In the 1950s, the “Mobile Base Concept” led the Navy to investigate the idea of a supersonic, water-based fighter which would operate in sheltered water areas around the world. Convair engineers met the challenge with the most innovative single-seat fighter of the fifties, the XF2Y-1 Sea Dart (later designated YF2Y-1). A total of five Sea Darts were built in San Diego, California by Convair for the U.S. Navy, but only three were flown. The Sea Dart was to be the first combat-type plane equipped with retractable hydroskis, the first delta-winged seaplane, and the first supersonic seaplane in the world. Its first flight was made over San Diego Bay on April 9, 1953, and in August 1954, the plane proved its supersonic capabilities. However by 1956, tactical doctrine had changed and the Navy abandoned the seaplane fighter concept and, with it, the Sea Dart program.
The hull of the Sea Dart had multiple watertight compartments in the lower fuselage to prevent sinking in the event of a puncture. It was fitted with a set of dive brakes on the lower rear fuselage which also doubled as water brakes and as a water rudder while taxiing on the surface. When sitting at rest in the water, the Sea Dart floated with the trailing edge of the wing and the twin hydro-skis flush with the water, and the leading edge of the delta wing at the juncture of the fuselage about 18 inches above the water.

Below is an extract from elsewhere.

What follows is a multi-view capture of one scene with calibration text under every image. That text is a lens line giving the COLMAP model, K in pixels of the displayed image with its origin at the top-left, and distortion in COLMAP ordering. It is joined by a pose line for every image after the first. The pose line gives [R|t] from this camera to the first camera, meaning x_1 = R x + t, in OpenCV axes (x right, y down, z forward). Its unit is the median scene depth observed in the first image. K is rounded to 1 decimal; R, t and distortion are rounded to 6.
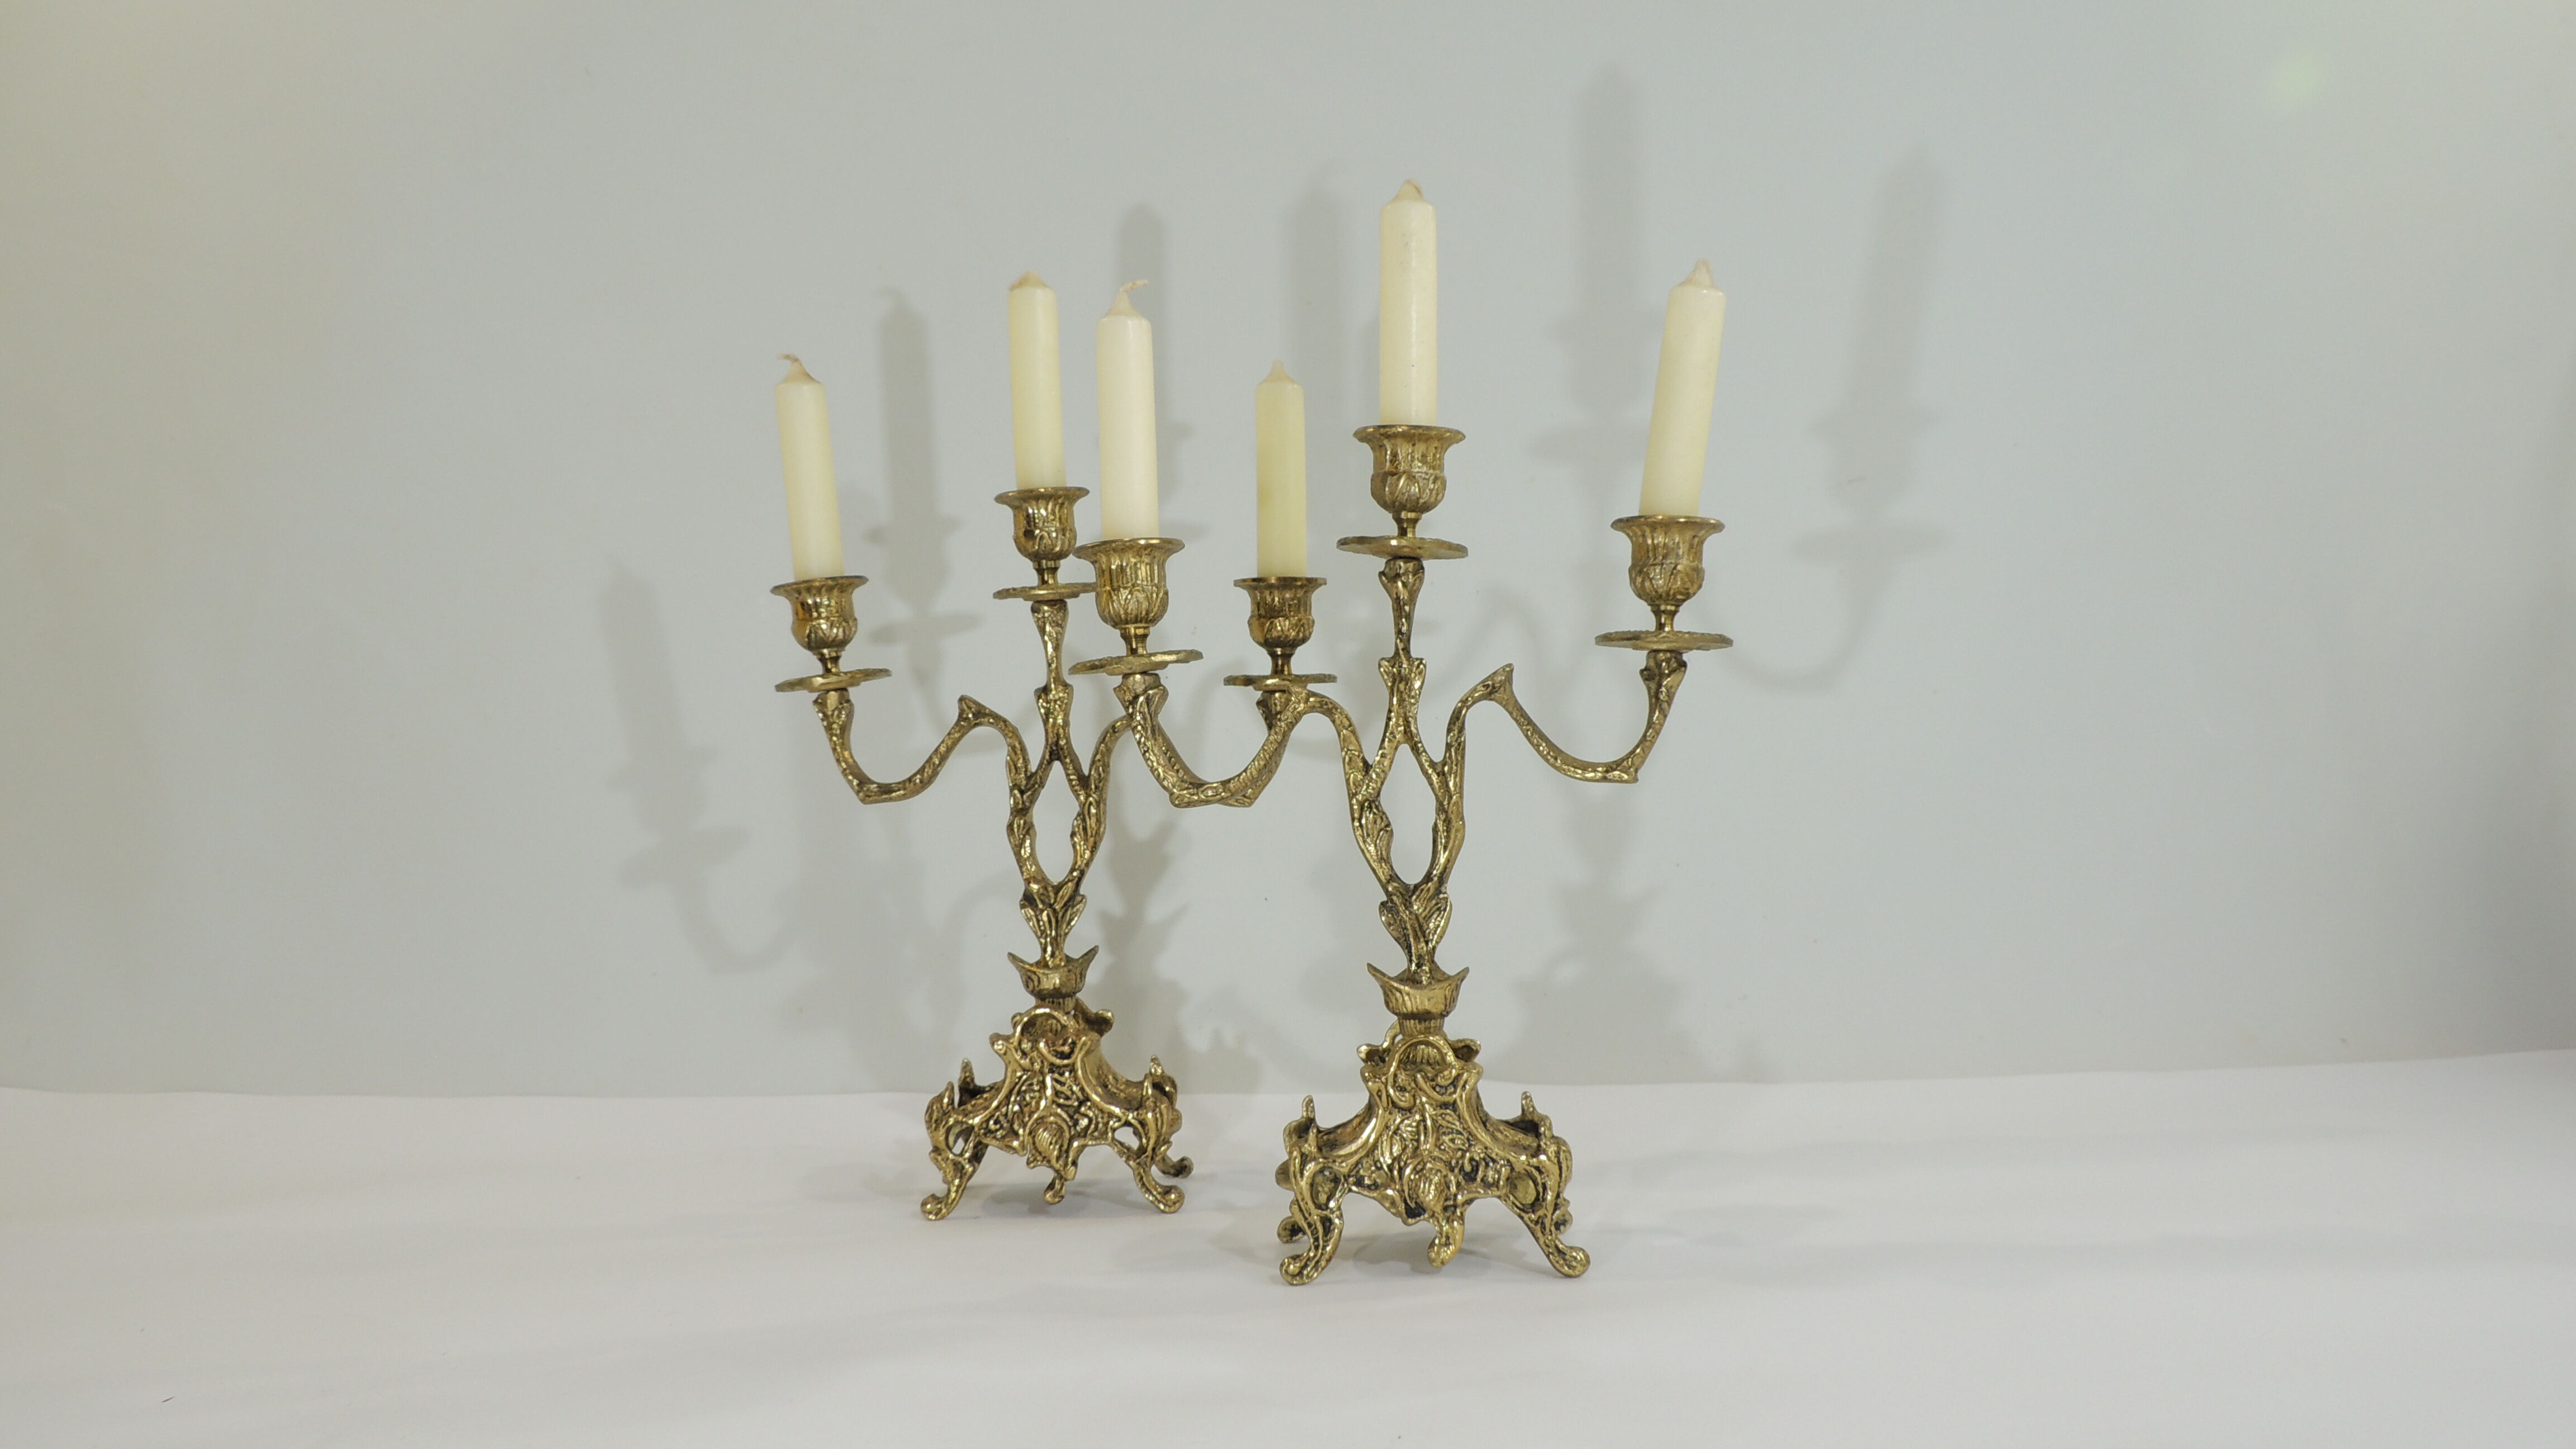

The aircraft took off and landed on a pair of retractable hydro-skis that extended outward from recesses cut into the lower hull. For takeoff, the skis were initially fully retracted into their wells. Then as power was applied and the leading edge of the ski broke the water at 9-11 mph, the skis were extended to an intermediate position until 45-55 mph was reached. They were then fully-extended, and the aircraft accelerated to a takeoff speed of about 145 mph. A single ski variant was also tested.
The Museum’s Sea Dart was donated by Convair in 1963, but at the time there was no room for the large, unusually shaped plane at the Museum’s old location on the del Prado. Thus, the Museum’s Sea Dart languished on Convair’s back lot for 20 years. The Museum’s new location in the Ford Building afforded an ideal spot for the Sea Dart – right in front for all to see.
While volunteer craftsmen from Convair undertook to restore the plane, proposals for the plane’s display in front of the Museum were presented for approval by various Balboa Park committees. Final approval was obtained in 1983, and the 12,600 pound aircraft was transported from Convair to the Museum during the early morning hours of June 27, 1984. After the 1.5 hour trip to the park, it was lifted by a crane and pedestal-mounted in front of the Museum. The Museum’s Sea Dart was the third produced by Convair and first flew on March 4, 1955.